Society everywhere is in conspiracy against the manhood of every one of its members. Society is a joint-stock company, in which the members agree, for the better securing of his bread to each shareholder, to surrender the liberty and culture of the eater. The virtue in most request is conformity. Self-reliance is its aversion. It loves not realities and creators, but names and customs.

Whoso would be a man, must be a nonconformist."

"Life is not what you dream"

The Flaming Lips performing at Bonnaroo 2010; photo credit Kravitz/Film Magic via RollingStone.com

“People say, ‘Why are you doing Dark Side of the Moon? It seems dark and cynical,’ but I don’t believe it is. I think it’s a great, simple mantra, this idea of ‘all that you touch and all that you see and all that you taste’ – the idea that your experiences are your life.

I think that says a lot to this crowd here, saying, ‘This isn’t about reading something in a book or watching a movie or being on the Internet. This is about really living life.’ It’s about your friends, it may rain on you, it’s going to be hot, you have to shit in some Porta-Potty. It’s about experiences, and that’s what your life is. Life is not what you dream, it’s what you live.”

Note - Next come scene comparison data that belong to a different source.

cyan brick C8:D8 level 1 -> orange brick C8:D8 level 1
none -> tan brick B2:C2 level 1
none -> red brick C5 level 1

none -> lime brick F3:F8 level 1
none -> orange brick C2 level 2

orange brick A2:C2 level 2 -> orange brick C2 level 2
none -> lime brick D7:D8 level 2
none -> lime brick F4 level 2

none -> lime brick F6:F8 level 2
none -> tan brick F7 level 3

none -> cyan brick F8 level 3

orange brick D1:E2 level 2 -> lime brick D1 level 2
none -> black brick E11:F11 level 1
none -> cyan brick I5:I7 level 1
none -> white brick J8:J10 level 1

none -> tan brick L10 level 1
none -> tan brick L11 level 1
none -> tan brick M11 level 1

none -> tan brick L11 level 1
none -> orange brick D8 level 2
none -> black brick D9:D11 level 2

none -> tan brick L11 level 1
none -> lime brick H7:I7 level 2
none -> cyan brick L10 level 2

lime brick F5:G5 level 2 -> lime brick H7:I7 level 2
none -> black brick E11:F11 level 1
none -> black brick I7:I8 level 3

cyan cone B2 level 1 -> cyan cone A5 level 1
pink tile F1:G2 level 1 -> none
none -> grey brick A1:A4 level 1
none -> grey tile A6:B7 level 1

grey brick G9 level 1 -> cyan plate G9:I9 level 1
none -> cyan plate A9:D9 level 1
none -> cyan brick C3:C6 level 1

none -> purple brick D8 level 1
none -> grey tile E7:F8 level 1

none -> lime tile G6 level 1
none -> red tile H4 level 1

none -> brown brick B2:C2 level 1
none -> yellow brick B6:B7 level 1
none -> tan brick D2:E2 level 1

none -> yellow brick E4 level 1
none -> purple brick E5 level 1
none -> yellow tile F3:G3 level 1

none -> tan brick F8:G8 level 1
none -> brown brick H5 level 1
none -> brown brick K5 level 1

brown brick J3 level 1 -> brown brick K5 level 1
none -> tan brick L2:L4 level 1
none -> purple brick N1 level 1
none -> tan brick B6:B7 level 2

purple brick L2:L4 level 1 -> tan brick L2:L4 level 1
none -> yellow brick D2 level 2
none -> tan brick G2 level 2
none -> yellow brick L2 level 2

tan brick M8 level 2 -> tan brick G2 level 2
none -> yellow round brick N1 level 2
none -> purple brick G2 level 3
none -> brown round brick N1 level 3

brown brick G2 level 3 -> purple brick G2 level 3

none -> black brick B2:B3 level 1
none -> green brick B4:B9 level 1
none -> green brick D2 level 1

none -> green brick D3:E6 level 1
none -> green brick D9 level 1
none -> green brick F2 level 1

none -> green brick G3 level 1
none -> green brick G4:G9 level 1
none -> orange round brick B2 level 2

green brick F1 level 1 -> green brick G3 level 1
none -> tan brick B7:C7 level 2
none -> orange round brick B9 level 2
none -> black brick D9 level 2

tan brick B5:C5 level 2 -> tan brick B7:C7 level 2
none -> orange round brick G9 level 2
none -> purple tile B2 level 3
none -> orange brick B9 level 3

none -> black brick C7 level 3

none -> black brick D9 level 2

-the Flaming Lips' Wayne Coyne about the band's decision to cover Pink Floyd's Dark Side of the Moon in its entirety at this year's Bonnaroo music festival in Tennessee. I finally leafed through the July 8-22 issue of Rolling Stone, the one that contained the much ballyhooed article about Stanley McChrystal. But the part of the issue I liked most, which wasn't posted online, was Brian Hiatt's wrap-up of Bonnaroo.

Crystal balling

Getting my 23andme results was kind of how I imagine it'd be like to visit a really good psychic. I was almost more excited to hear stuff I already knew about myself than I was to learn new things, just because it proved that they actually know what they're doing.

This future stuff is pretty cool, you guys.

The New Victorians

Karl Lagerfeld's recent Vice interview has me re-thinking my plans to get a smart phone. I know he's completely nuts, and I obviously can't afford to hire a personal letter carrier, but his dismissive put-down of always being connected is pretty sharp.

And even if I do spring for that Nexus One I've been eyeing, I'm definitely going to start using the phrases "I'm not a chambermaid" and "I'm not working at a switchboard" to explain any lags in email and phone call response time.

Your relationship to technology is kind of interesting.
Well, I hate telephones. I prefer faxes because I like to write.

Who are you faxing? Nobody faxes anymore. You’re like the only person with a fax machine.
People I’m really friendly with have faxes. Anna Wintour has one. We speak via fax. And in Paris I send letters to people.

That’s a lost art.
I have somebody to deliver letters all over every day.

You send a note over.
Yes, I send notes.

That’s very Victorian.
Yes, but there’s not one bit bad about the Victorian. Civilized living for me is like this. I’m not a chambermaid whom you can ring at every moment. Today, you know, most people act like they work at a switchboard in a hotel.

The whole culture of cell phones, texting, and instant messaging is very impersonal and also very distracting.
I’m not working at a switchboard. I have to concentrate on what I’m doing. The few people I have in my telephone are already too much.